Once the stomping ground of brutal Border reivers, up-and-coming Kelso is now luring entrepreneurial folk from both sides of the divide
“We only came to Kelso for a wedding,” smiles Claire Fletcher in Seasons, the bijou coffee and rare vinyl shop she runs with her husband Steve. “We were instantly smitten and just had to move from London. We had such a poor quality of life; now our family is blossoming. We’ve been welcomed with open arms.” The Fletchers are the living embodiment of a booming Borders market town – one which Sir Walter Scott once hailed the “most romantic village in Scotland” – that straddles all kinds of divides.
Things weren’t always so rosy for the settlement here on the confluence of the mighty Tweed and Teviot rivers. Little more than a cannon’s shot from the border, the original town of Roxburghe was on the frontline in the Wars of Independence, changing hands numerous times. The final nail in its coffin came in 1482 when its port of Berwick-upon-Tweed was snatched by England.
Few towns on either side of the border boast as rich a history, one you can tantalisingly taste today.
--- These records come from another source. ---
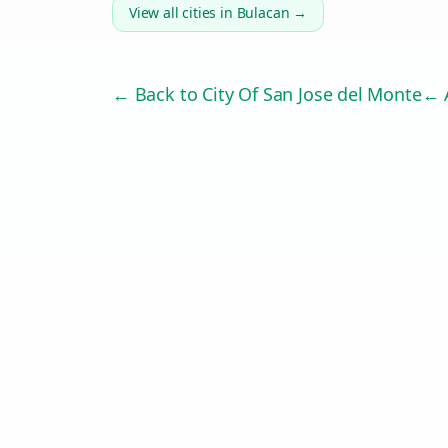
View all cities in
Bulacan
→
← Back to
City Of San Jose del Monte
← A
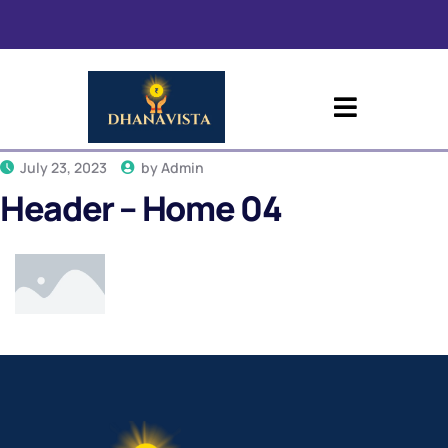
July 23, 2023
by
Admin
Header – Home 04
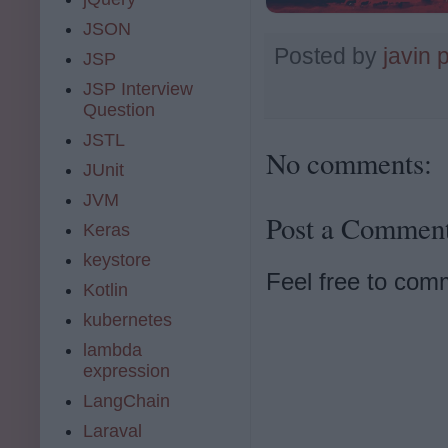
JSON
Posted by
javin 
JSP
JSP Interview
Question
JSTL
No comments:
JUnit
JVM
Post a Commen
Keras
keystore
Feel free to com
Kotlin
kubernetes
lambda
expression
LangChain
Laraval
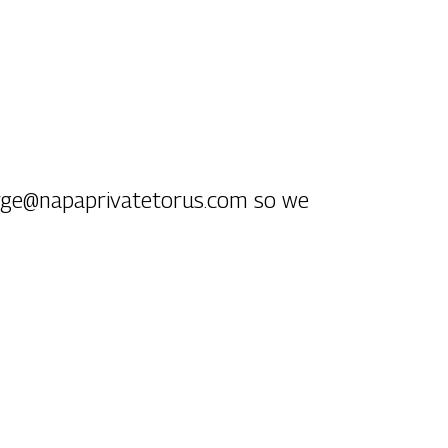
ierge@napaprivatetorus.com so we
Local luminary Colin Henderson could scarcely be prouder of Kelso: “We’ve got it all here, from Scottish and English kings and queens, through to Bonnie Prince Charlie leaving a horseshoe imprint on our streets.”
He could have also mentioned the ruins of the finest of the quartet of Borders abbeys, the rich Sir Walter Scott trail you can follow, and what I’m told locally was the world’s first international flight – in 1785 balloonist Vincenzo Lunardi soared off across the border from Kelso.